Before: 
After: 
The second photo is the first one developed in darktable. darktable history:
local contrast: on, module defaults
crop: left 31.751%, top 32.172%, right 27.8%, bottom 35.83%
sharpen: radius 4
........
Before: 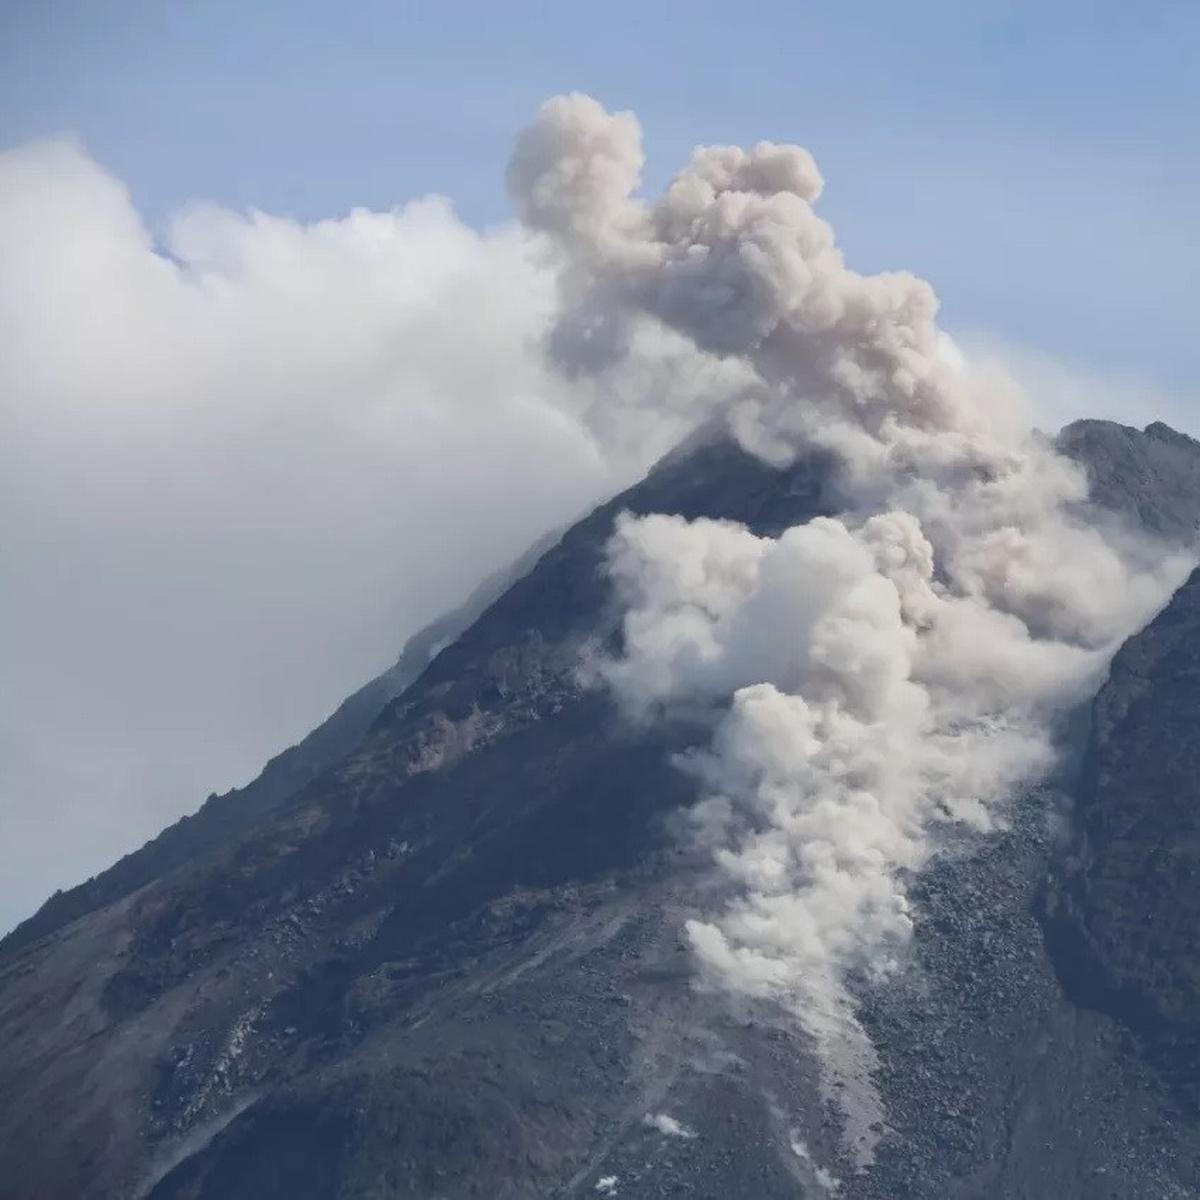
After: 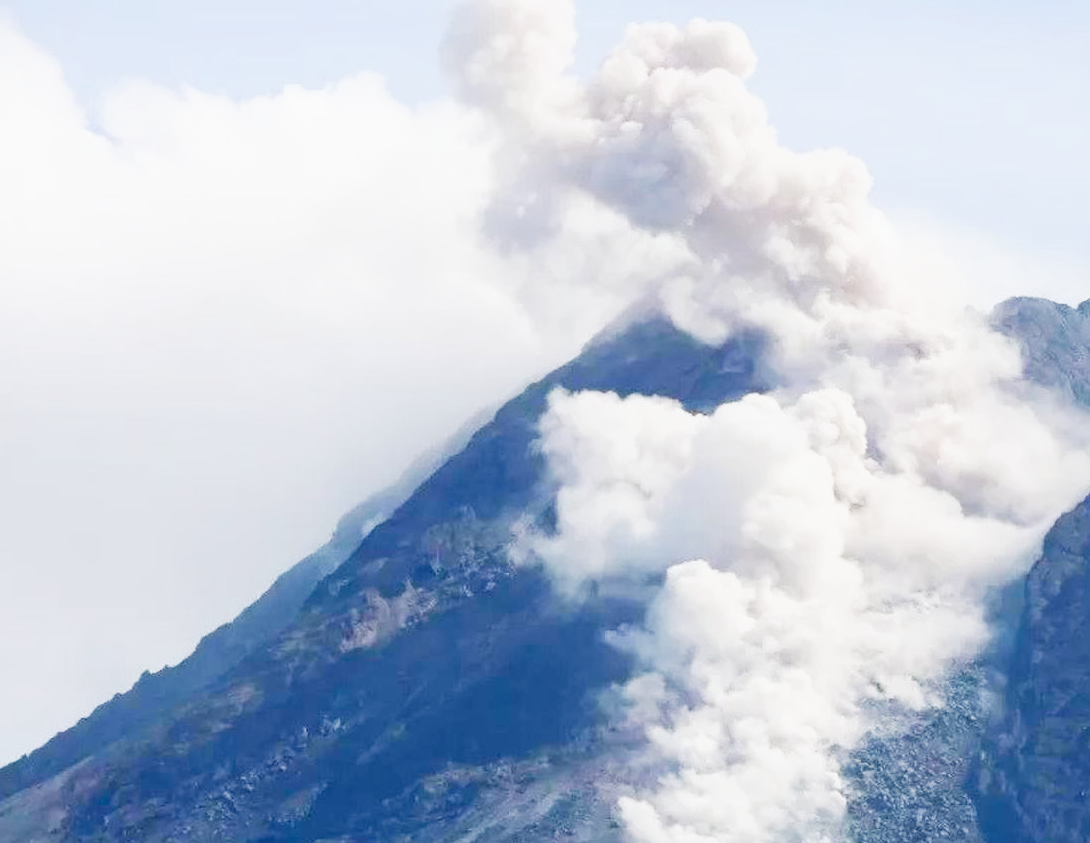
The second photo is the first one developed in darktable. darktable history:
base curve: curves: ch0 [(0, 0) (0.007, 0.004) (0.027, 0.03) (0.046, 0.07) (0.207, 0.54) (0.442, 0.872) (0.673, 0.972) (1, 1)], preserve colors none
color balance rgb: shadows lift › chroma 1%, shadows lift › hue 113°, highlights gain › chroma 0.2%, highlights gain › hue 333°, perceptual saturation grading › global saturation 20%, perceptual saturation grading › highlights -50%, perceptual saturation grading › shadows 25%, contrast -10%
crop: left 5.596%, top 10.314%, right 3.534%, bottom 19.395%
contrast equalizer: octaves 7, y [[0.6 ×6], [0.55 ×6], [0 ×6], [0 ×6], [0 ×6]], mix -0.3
........
TASK GOAL: Display each line of the data above that contains the string "contrast".

RIGHT ANSWER:
local contrast: on, module defaults
color balance rgb: shadows lift › chroma 1%, shadows lift › hue 113°, highlights gain › chroma 0.2%, highlights gain › hue 333°, perceptual saturation grading › global saturation 20%, perceptual saturation grading › highlights -50%, perceptual saturation grading › shadows 25%, contrast -10%
contrast equalizer: octaves 7, y [[0.6 ×6], [0.55 ×6], [0 ×6], [0 ×6], [0 ×6]], mix -0.3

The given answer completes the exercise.